Estimates tau(x) = E[Y(1) - Y(0) | X=x] via a chosen learner family. The reported scalar is the population ATE (mean over units of the estimated CATEs) with the AIPW (doubly robust) influence-function SE — learner-independent. Per-unit CATEs are accessible on result.underlying.model_info['cate'].

q = sp.causal_question(
    treatment='trained', outcome='wage',
    design='metalearner', estimand='CATE',
    covariates=['age', 'edu', 'exp'],
    data=df,
)
r = q.estimate(learner='dr')              # default
cate = r.underlying.model_info['cate']    # per-unit tau(x_i)

causal_forest — honest random forest [athey2019generalized; wager2018estimation]

Honest random-forest estimator of tau(x) with sub-sampled trees. The reported scalar ATE point and SE come from the cross-fit AIPW influence function [vanderlaan2003unified; chernozhukov2018double] — B-independent and doubly robust, exactly the approach grf::average_treatment_effect uses in R. Per-unit CATEs and pointwise GRF intervals are available via result.underlying.effect(X) and result.underlying.effect_interval(X).

q = sp.causal_question(
    treatment='trained', outcome='wage',
    design='causal_forest',
    covariates=['age', 'edu', 'exp'],
    data=df,
)
r = q.estimate(n_estimators=500, random_state=0)
cate = r.underlying.effect(df[['age', 'edu', 'exp']].to_numpy())

Binary treatment only — for continuous T, use design='dml'.

2. Comparison

Property dml tmle metalearner causal_forest
Population ATE point ✓ (=mean of CATEs) ✓ (via AIPW-IF)
Population ATE SE Neyman-orth IF EIF (Super Learner) AIPW-IF AIPW-IF
LATE via IV ✓ (PLIV / IIVM)
CATE function
Continuous treatment ✓ (PLR)
Binary outcome ✓ (Super Learner)
Doubly robust ✓ (DR / R-Learner) ✓ (via AIPW-IF)

3. Decision tree

  1. Do you need heterogeneous effects τ(x), not just the population ATE?
  2. YES → go to step 2.
  3. NO → go to step 3.

  4. Do you want a tree-based nonparametric CATE estimator?

  5. YES (and treatment is binary) → design='causal_forest'.
  6. NO (or want a specific learner family — S/T/X/R/DR) → design='metalearner'.

  7. Do you have an instrument that satisfies relevance + exclusion?

  8. YES → design='dml', instruments=[...]. The dispatcher picks IIVM (single binary Z → LATE) or PLIV (otherwise).
  9. NO → go to step 4.

  10. Is your outcome binary AND do you want Super Learner nuisance?

  11. YES → design='tmle'.
  12. NO → design='dml' (PLR for continuous T, IRM for binary T).
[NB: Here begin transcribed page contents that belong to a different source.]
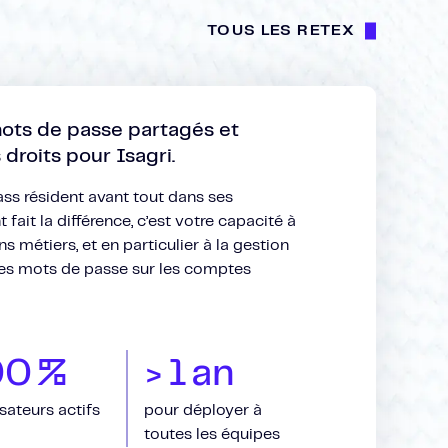
TOUS LES RETEX
mots de passe partagés et
 droits pour Isagri.
ss résident avant tout dans ses
 fait la différence, c’est votre capacité à
 métiers, et en particulier à la gestion
es mots de passe sur les comptes
00
%
>
1
an
isateurs actifs
pour déployer à
toutes les équipes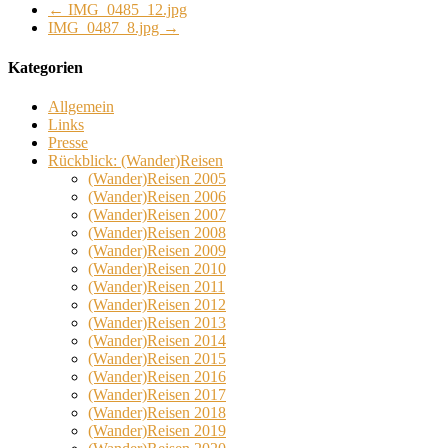
←
IMG_0485_12.jpg
IMG_0487_8.jpg
→
Kategorien
Allgemein
Links
Presse
Rückblick: (Wander)Reisen
(Wander)Reisen 2005
(Wander)Reisen 2006
(Wander)Reisen 2007
(Wander)Reisen 2008
(Wander)Reisen 2009
(Wander)Reisen 2010
(Wander)Reisen 2011
(Wander)Reisen 2012
(Wander)Reisen 2013
(Wander)Reisen 2014
(Wander)Reisen 2015
(Wander)Reisen 2016
(Wander)Reisen 2017
(Wander)Reisen 2018
(Wander)Reisen 2019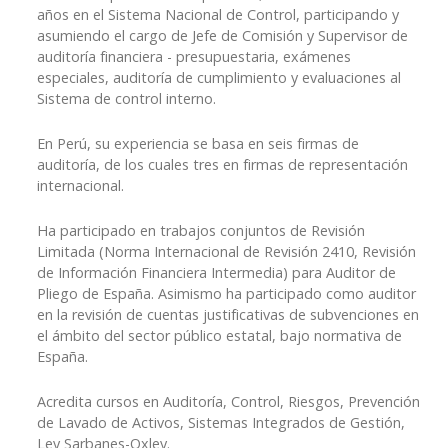
años en el Sistema Nacional de Control, participando y
asumiendo el cargo de Jefe de Comisión y Supervisor de
auditoría financiera - presupuestaria, exámenes
especiales, auditoría de cumplimiento y evaluaciones al
Sistema de control interno.
En Perú, su experiencia se basa en seis firmas de
auditoría, de los cuales tres en firmas de representación
internacional.
Ha participado en trabajos conjuntos de Revisión
Limitada (Norma Internacional de Revisión 2410, Revisión
de Información Financiera Intermedia) para Auditor de
Pliego de España. Asimismo ha participado como auditor
en la revisión de cuentas justificativas de subvenciones en
el ámbito del sector público estatal, bajo normativa de
España.
Acredita cursos en Auditoría, Control, Riesgos, Prevención
de Lavado de Activos, Sistemas Integrados de Gestión,
Ley Sarbanes-Oxley.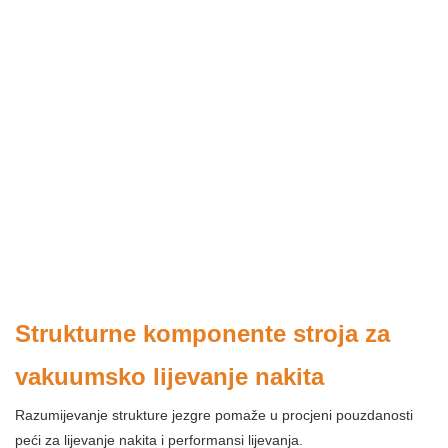
Strukturne komponente stroja za
vakuumsko lijevanje nakita
Razumijevanje strukture jezgre pomaže u procjeni pouzdanosti
peći za lijevanje nakita i performansi lijevanja.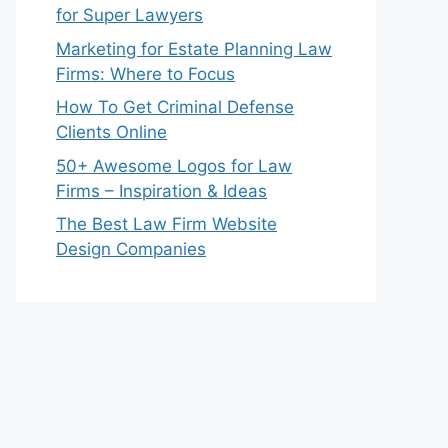
for Super Lawyers
Marketing for Estate Planning Law
Firms: Where to Focus
How To Get Criminal Defense
Clients Online
50+ Awesome Logos for Law
Firms – Inspiration & Ideas
The Best Law Firm Website
Design Companies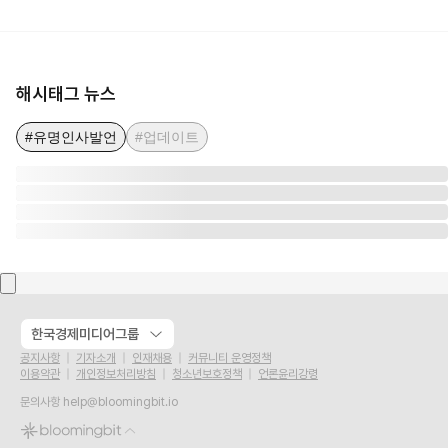
해시태그 뉴스
#유명인사발언
#업데이트
한국경제미디어그룹
공지사항
기자소개
인재채용
커뮤니티 운영정책
이용약관
개인정보처리방침
청소년보호정책
언론윤리강령
문의사항
help@bloomingbit.io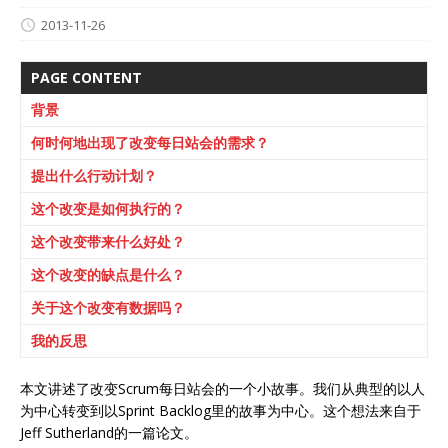
2013-11-26
PAGE CONTENT
背景
何时何地出现了改变每日站会的需求？
提出什么行动计划？
这个改变是如何执行的？
这个改变带来什么好处？
这个改变的缺点是什么？
关于这个改变有数据吗？
我的反思
本文讲述了改变Scrum每日站会的一个小故事。我们从典型的以人
为中心转变到以Sprint Backlog里的故事为中心。这个想法来自于
Jeff Sutherland的一篇论文。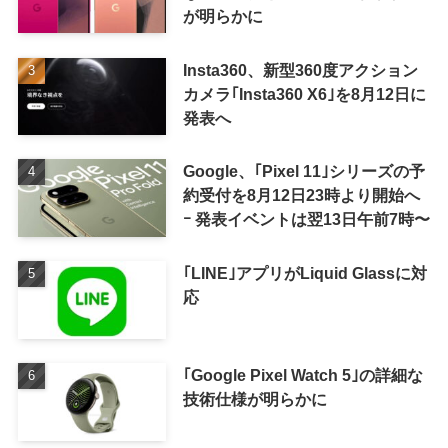
が明らかに
Insta360、新型360度アクション
カメラ｢Insta360 X6｣を8月12日に
発表へ
Google、｢Pixel 11｣シリーズの予
約受付を8月12日23時より開始へ
ｰ 発表イベントは翌13日午前7時〜
｢LINE｣アプリがLiquid Glassに対
応
｢Google Pixel Watch 5｣の詳細な
技術仕様が明らかに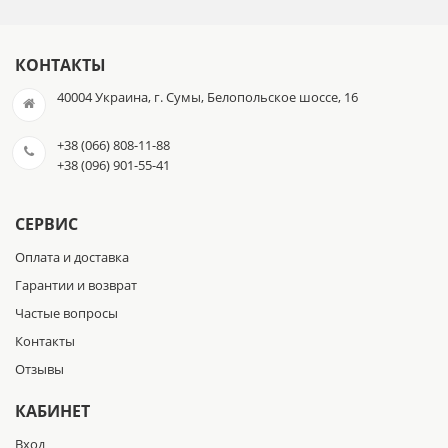
КОНТАКТЫ
40004 Украина, г. Сумы, Белопольское шоссе, 16
+38 (066) 808-11-88
+38 (096) 901-55-41
СЕРВИС
Оплата и доставка
Гарантии и возврат
Частые вопросы
Контакты
Отзывы
КАБИНЕТ
Вход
4. What the planner records

Every plan attached to a CausalQuestion records the assumptions you must defend, plus warnings for any silent estimand coercion (e.g. design='dml' with estimand='CATE' → coerced to ATE; for CATE use metalearner or causal_forest instead).

q = sp.causal_question(
    treatment='d', outcome='y', design='dml',
    estimand='CATE',          # mismatch with DML's scalar ATE target
    covariates=['x'], data=df,
)
plan = q.identify()
plan.estimand     # 'ATE' (coerced)
plan.warnings     # explains why

Same idea for the four reserved kwargs: passing y=, treat=, covariates=, or data= to q.estimate() raises TypeError early with a clear message — the dispatcher pulls these from the CausalQuestion fields, never from kwargs.

5. References

All citations resolve to entries in paper.bib:

  • chernozhukov2018double — DML, Econometrics Journal 21(1).
  • kunzel2019metalearners — meta-learners, PNAS 116(10).
  • nie2021quasi — R-learner / quasi-oracle, Biometrika 108(2).
  • wager2018estimation — causal forest, JASA 113(523).
  • athey2019generalized — generalised random forests, Annals of Statistics 47(2).
  • vanderlaan2006targeted — TMLE, International Journal of Biostatistics 2(1).
  • vanderlaan2003unified — efficient/AIPW estimating equations (Springer Series in Statistics, 2003).